死者がごくの老人なら通夜の客は年に不足はないなどと言って酒盛りしてむしろ楽しげだった。子供には酒を買いに行かせた。そこが裏店(うらだな)なら一方で赤子の生れる激しい声がする。こうして子は生死は自然のことで恐ろしいことではないのを知った。それが核家族になってすでに五十年である。親は子を『お前たちの世話にはならないからね』と言って育てた。戦前まではまだ『君には忠、親には孝』と教えたがその言葉には力がなかった。
谷崎潤一郎は親不孝を看板にして世に出たと、その『青春物語』に書いている。谷崎のデビューは明治四十三年である。嘉村磯多という小説家は長州の人で、そこの名門山口中学にめでたく入学したのはいいが学資が続かない。『親のことを思えば勉強せにゃいられぬ』と口走って『オイあいつ、親のことを思えばだってさ』と級友に嘲笑されている。時は明治の末ごろである、長州は忠孝の本場である。それなのに天下の大勢は駸々乎(しんしんこ)として本場にまで及んでいる。
五百石どりまた千石どりの武士は世襲である。ご先祖が槍一筋で得た扶持(ふち)である。
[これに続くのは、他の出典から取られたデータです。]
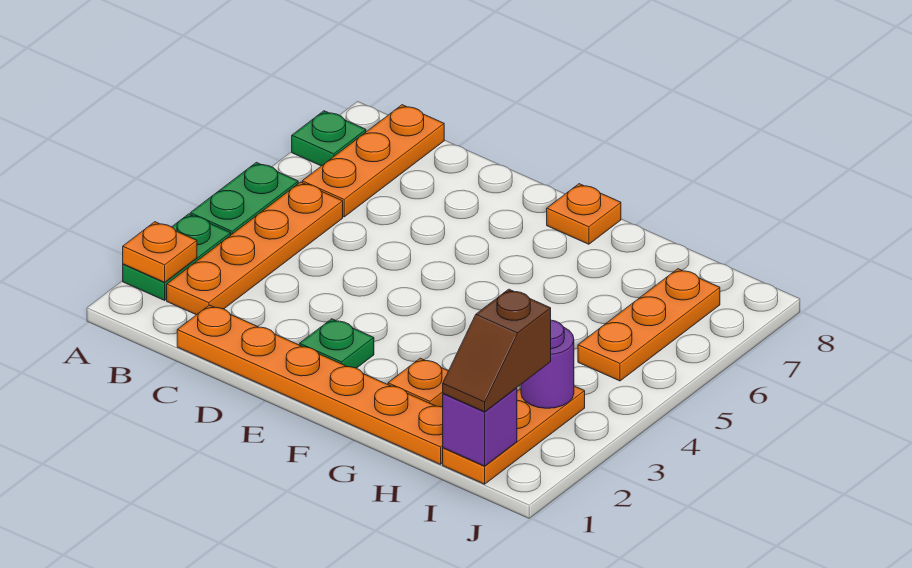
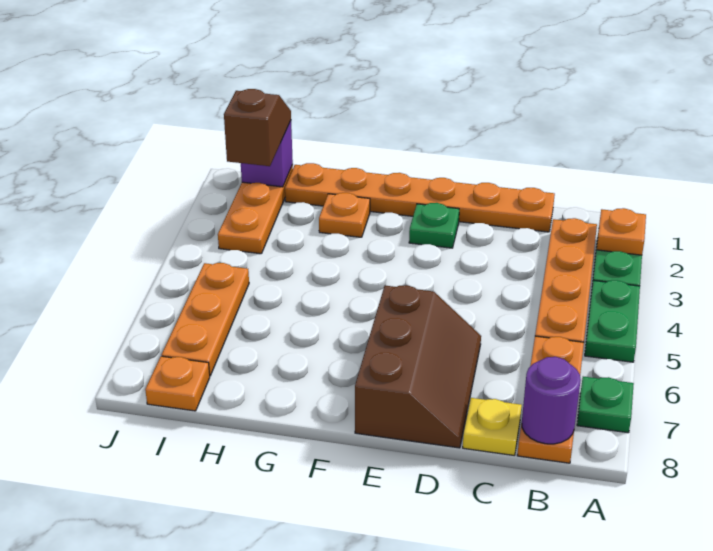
none -> yellow plate C8 level 1
none -> brown slope D6:E8 level 1 top E
orange plate F8 level 1 -> orange plate I8 level 1
purple round brick I3 level 2 -> purple round brick B8 level 2

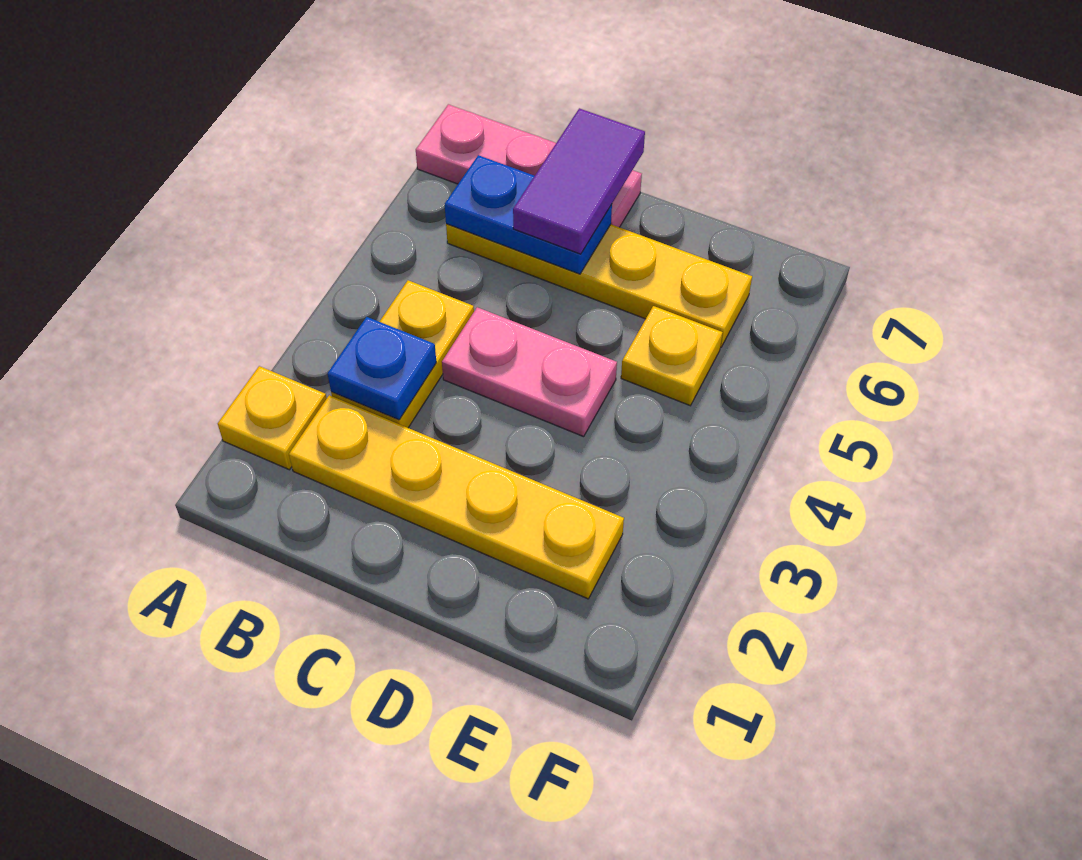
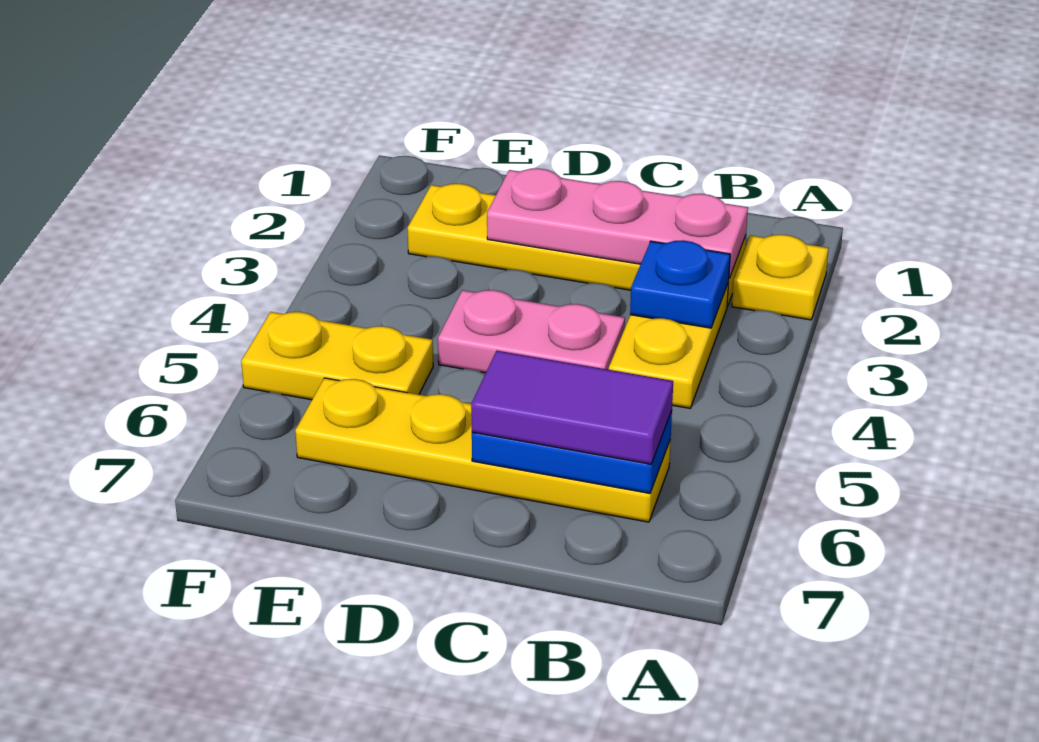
pink plate A7:C7 level 1 -> pink plate B2:D2 level 2
purple tile C6:C7 level 3 -> purple tile B6:C6 level 3
yellow plate E5 level 1 -> yellow plate E5:F5 level 1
だから朝夕ご先祖の位牌(いはい)を拝んだのである。明治維新になってご先祖は子孫を養ってくれなくなった。当然忠義は衰えた。孝は百行(ひやつこう)の本(もと)だったが、禽獣の親は子が一人前になるまでしか世話しない、馬の子は生れながら体毛に覆われている。脚ふみしめ、ふみしめて立つ。一人前になったら赤の他人である。
人の子はまる裸で生れる。立って歩いて口をきくまでだって何年もかかる。母親はそれに没頭し、父は母子を養わなければならない。その代り老後は長男が見た。孝は自然の情ではない。中国人が三千年もかかって教えた徳目だから、お前たちの世話にはならぬと言われたら子は渡りに舟である。たちまち孝は形骸化した。
核家族の両親を子供の全員が見るということは誰も見ないということである。親子は禽獣と同じくあかの他人になったのである。窮して子は親の世話を国にみさせようと今しているところである。
戦前『制服の処女』という映画があった。世俗と遮断して娘ばかりに寮生活を強いるのは不自然だというテーマで好評だった。それなら老人ばかりのホームは死ぬ人だけがいて、生れる人がいないのだから不自然なこと同じだろう。いくら善美を尽しても赤子がいなければ老人は死ねない。老若男女がいて、賢愚美醜があってはじめて浮世である。
私は我儘な老人たちを見る。お前たちの世話にはならぬと言う老人は金を持っている。さ、これからは自分の時間だ、身まま気ままな海外旅行をするつもりだったのに孫の世話をおしつけられては迷惑だ、あれは重労働だ、それにタダだ。